For the future, I am working on the Phenix experiment, which is one of two major experiments to be carried out at the Relativistic Heavy-Ion Collider Facility currently under construction at Brookhaven. This facility is devoted to the study of heavy-ion collisions at a center-of-mass energy of 200xA GeV. It is thought that such collisions will produce conditions similar to those that existed in the early universe before the universe cooled through the QCD phase-transition. Our group is developing data-acquisition electronics to be used to read out various detectors in the experiment.

SELECTED PUBLICATIONS:

"Leading Particle Distributions in 200 Gev/c p+A Interactions" (K. Abe, et al.) PLB 200, 266 (1988).

"Kaon and Pion Production in Central Si+Au Collisions at 14.6 A GeV" (T. Abbott, et al.) PRL 64, 847 (1990).
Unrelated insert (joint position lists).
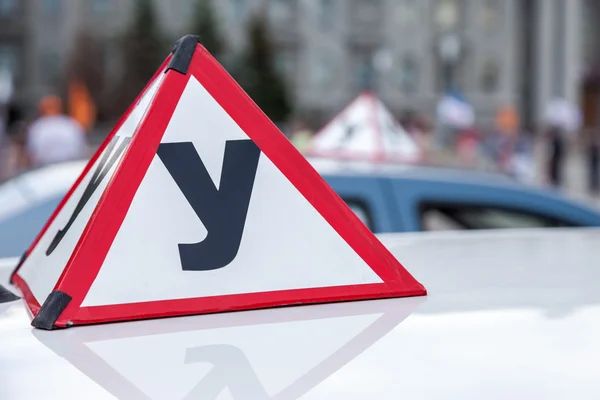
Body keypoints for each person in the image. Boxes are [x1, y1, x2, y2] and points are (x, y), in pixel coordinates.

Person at [26, 95, 88, 168]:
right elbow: (81, 150)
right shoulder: (71, 124)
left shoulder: (37, 127)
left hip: (47, 169)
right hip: (67, 167)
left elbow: (31, 155)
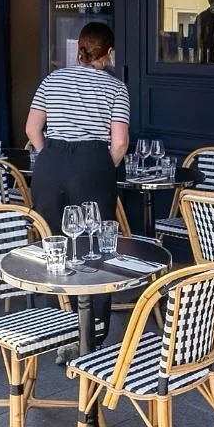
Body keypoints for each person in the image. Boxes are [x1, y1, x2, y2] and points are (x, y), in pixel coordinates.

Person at [26, 21, 130, 337]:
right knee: (95, 245)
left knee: (52, 242)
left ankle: (53, 320)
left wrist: (51, 156)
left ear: (79, 49)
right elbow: (121, 142)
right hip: (92, 163)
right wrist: (100, 165)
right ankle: (92, 327)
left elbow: (32, 129)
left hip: (51, 162)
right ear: (109, 52)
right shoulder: (116, 87)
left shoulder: (52, 80)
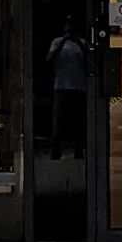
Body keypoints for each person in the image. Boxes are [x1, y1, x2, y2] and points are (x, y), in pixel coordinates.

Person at [47, 22, 89, 159]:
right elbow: (49, 59)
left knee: (79, 121)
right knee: (58, 120)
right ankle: (56, 150)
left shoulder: (81, 42)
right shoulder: (57, 42)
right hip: (61, 85)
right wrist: (64, 40)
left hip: (78, 86)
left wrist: (79, 43)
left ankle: (78, 149)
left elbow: (90, 59)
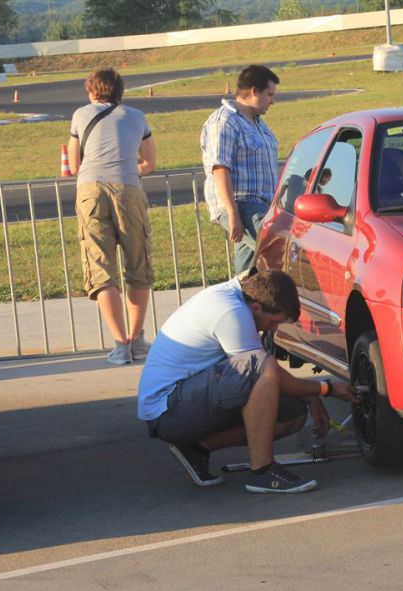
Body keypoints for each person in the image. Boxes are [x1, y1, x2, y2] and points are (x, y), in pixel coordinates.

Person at [136, 268, 358, 494]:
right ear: (256, 307)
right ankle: (262, 471)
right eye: (274, 322)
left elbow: (268, 379)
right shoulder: (231, 311)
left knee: (292, 414)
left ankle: (196, 449)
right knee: (263, 364)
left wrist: (311, 398)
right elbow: (264, 371)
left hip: (181, 401)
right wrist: (326, 388)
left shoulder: (240, 298)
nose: (273, 329)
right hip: (168, 413)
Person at [68, 68, 157, 365]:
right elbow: (150, 162)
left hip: (90, 190)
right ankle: (137, 339)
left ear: (92, 92)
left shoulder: (81, 115)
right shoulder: (137, 116)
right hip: (128, 188)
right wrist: (130, 169)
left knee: (100, 268)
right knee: (137, 265)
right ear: (120, 92)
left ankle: (120, 346)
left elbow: (74, 163)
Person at [201, 64, 280, 276]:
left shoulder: (258, 124)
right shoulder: (225, 121)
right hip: (242, 204)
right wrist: (233, 212)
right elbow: (220, 168)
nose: (272, 101)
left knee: (248, 272)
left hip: (261, 206)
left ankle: (244, 302)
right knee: (278, 251)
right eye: (269, 94)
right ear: (253, 91)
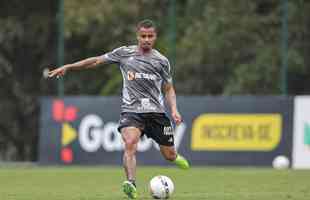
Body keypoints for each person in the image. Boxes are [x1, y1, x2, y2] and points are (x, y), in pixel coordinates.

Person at [48, 19, 189, 199]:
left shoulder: (161, 61)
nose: (146, 39)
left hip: (156, 113)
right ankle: (131, 183)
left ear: (155, 37)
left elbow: (168, 88)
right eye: (143, 36)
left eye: (150, 36)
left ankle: (175, 157)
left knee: (168, 155)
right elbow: (96, 61)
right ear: (137, 36)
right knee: (130, 143)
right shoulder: (124, 53)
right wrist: (69, 66)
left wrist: (174, 110)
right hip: (132, 111)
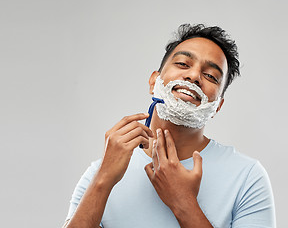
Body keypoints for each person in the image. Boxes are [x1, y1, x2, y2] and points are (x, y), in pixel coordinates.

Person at [63, 24, 276, 228]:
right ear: (153, 81)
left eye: (210, 76)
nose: (193, 76)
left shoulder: (247, 176)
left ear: (217, 106)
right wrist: (103, 180)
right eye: (183, 64)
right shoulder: (100, 172)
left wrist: (183, 202)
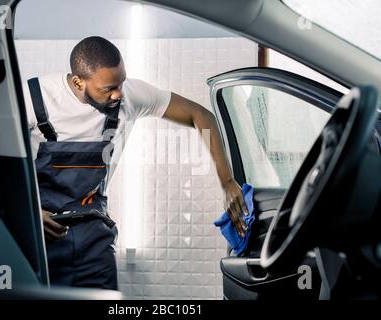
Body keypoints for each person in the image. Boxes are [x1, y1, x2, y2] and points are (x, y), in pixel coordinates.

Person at [23, 36, 248, 290]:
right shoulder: (33, 99)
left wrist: (227, 181)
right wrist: (26, 209)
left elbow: (201, 116)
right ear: (78, 82)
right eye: (108, 88)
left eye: (121, 82)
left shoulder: (128, 94)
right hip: (42, 236)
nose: (119, 94)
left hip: (93, 238)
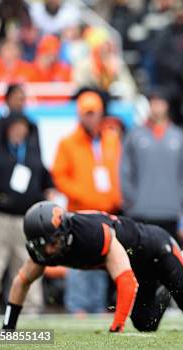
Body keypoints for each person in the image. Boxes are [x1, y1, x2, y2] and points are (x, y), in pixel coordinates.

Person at [1, 201, 183, 332]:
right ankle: (163, 292)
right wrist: (8, 328)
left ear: (61, 233)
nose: (44, 250)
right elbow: (22, 281)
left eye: (47, 242)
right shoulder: (49, 248)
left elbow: (126, 280)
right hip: (138, 267)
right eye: (40, 243)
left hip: (158, 251)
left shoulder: (92, 233)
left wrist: (116, 328)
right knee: (145, 324)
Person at [50, 91, 122, 314]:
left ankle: (97, 305)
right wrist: (81, 193)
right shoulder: (68, 143)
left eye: (94, 113)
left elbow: (120, 169)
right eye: (87, 114)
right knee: (79, 259)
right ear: (80, 115)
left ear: (101, 113)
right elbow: (59, 175)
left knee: (102, 258)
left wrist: (117, 196)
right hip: (80, 211)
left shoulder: (111, 139)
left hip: (105, 211)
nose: (91, 118)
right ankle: (78, 306)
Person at [0, 113, 53, 315]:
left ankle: (30, 309)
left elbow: (46, 181)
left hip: (27, 220)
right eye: (15, 126)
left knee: (28, 265)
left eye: (23, 127)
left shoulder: (32, 153)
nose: (19, 131)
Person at [121, 89, 183, 242]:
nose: (157, 107)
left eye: (160, 102)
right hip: (140, 211)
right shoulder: (134, 135)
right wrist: (132, 200)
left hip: (170, 212)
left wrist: (179, 201)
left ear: (167, 105)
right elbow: (125, 171)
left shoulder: (179, 136)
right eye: (153, 102)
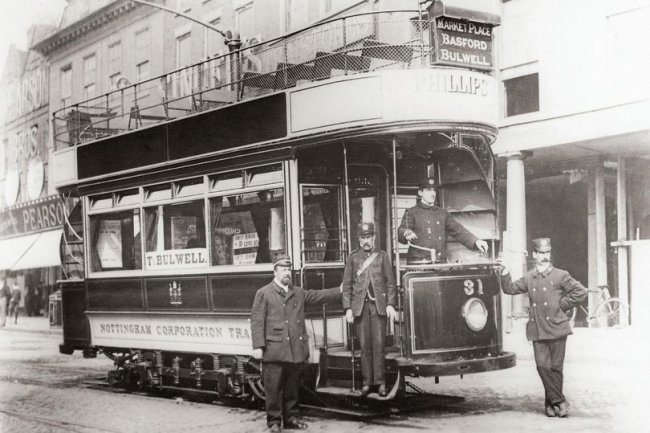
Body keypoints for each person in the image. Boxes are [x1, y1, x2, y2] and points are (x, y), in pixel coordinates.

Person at [251, 253, 341, 432]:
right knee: (274, 389)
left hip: (294, 350)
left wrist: (339, 290)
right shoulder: (264, 293)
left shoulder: (297, 292)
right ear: (275, 271)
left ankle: (291, 419)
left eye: (288, 270)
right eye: (283, 270)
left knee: (292, 389)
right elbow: (257, 321)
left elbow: (318, 296)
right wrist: (258, 347)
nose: (287, 273)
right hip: (274, 349)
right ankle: (274, 422)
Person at [498, 237, 587, 418]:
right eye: (541, 253)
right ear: (534, 254)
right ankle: (560, 400)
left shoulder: (560, 275)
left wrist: (562, 305)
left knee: (556, 368)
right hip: (538, 329)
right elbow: (510, 288)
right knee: (542, 366)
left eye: (547, 253)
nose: (545, 257)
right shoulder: (530, 277)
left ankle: (550, 405)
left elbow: (581, 292)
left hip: (557, 328)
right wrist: (505, 271)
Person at [342, 222, 398, 397]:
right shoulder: (353, 258)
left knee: (379, 345)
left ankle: (380, 383)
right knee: (365, 346)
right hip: (360, 308)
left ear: (374, 238)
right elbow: (347, 286)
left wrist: (390, 304)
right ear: (359, 239)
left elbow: (390, 283)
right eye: (363, 237)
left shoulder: (382, 256)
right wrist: (348, 309)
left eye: (369, 237)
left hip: (378, 307)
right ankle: (367, 383)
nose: (366, 241)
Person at [398, 177, 489, 264]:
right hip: (419, 264)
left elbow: (457, 229)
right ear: (420, 193)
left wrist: (476, 241)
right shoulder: (412, 212)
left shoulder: (442, 212)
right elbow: (403, 229)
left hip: (439, 262)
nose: (432, 193)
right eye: (428, 190)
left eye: (434, 190)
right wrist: (407, 233)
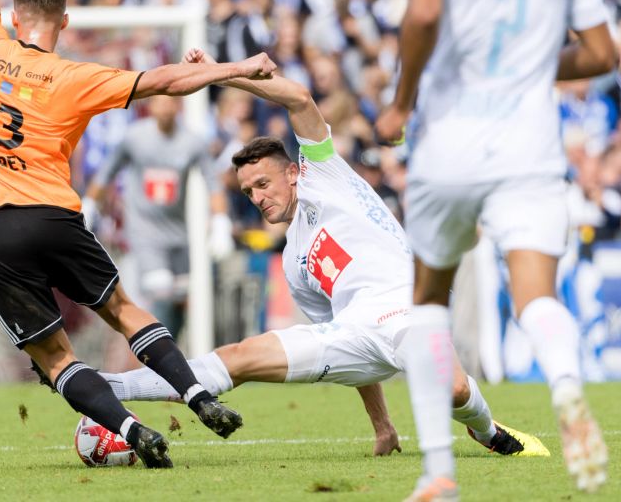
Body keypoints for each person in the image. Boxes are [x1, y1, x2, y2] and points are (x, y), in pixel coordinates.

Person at [100, 48, 548, 462]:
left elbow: (297, 97)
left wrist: (224, 73)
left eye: (263, 184)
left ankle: (487, 431)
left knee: (450, 390)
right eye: (248, 191)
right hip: (356, 332)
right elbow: (347, 352)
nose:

"Bose-Einstein Correlations of Kaons in Si+Au Collisions at 14.6 A GeV" (T. Abbott et al.) PRL 70, 1057 (1993).

"A Proposal for a Facility to Study Proton-Nucleus and Nucleus-Nucleus Collisions Using a Large-Acceptance Detector with Particle Identification Capabilities" (B. A. Cole, et al.) BNL Proposal P910, October 1994.

"Coalescence Production of H0's in p-A Collisions" (B. A. Cole et al.) submitted to Phys. Lett. B.